## [Exercise prompt]
Pull out of the data below the stretch of lines bounded by the one containing "Mechanical Engineer Job at Kaiser" and the one containing "Kaiser Aluminum is", both bounds included, unchanged.

## [Exercise data]
┌──

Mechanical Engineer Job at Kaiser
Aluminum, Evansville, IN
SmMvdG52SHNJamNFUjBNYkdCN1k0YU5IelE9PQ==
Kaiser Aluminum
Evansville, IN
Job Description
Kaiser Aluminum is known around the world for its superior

└──
┌──

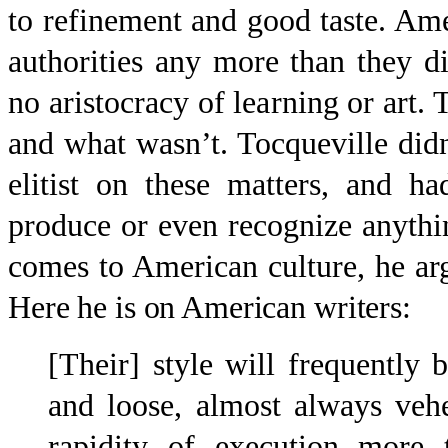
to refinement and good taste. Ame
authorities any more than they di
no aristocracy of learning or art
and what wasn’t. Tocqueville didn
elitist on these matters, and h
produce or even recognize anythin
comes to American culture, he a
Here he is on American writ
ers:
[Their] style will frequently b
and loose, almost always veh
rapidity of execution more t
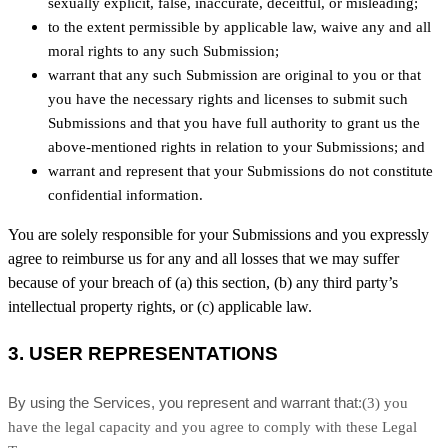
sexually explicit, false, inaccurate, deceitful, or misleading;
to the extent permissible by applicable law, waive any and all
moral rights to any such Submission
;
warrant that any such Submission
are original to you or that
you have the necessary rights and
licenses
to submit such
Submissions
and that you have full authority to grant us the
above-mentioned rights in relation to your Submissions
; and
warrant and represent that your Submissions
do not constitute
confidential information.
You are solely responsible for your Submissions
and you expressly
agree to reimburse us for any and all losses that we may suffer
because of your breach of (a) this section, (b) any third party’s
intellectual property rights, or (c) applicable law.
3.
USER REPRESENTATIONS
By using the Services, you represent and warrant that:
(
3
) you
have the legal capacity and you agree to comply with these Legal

└──

## [Answer space]
Mechanical Engineer Job at Kaiser
Aluminum, Evansville, IN
SmMvdG52SHNJamNFUjBNYkdCN1k0YU5IelE9PQ==
Kaiser Aluminum
Evansville, IN
Job Description
Kaiser Aluminum is known around the world for its superior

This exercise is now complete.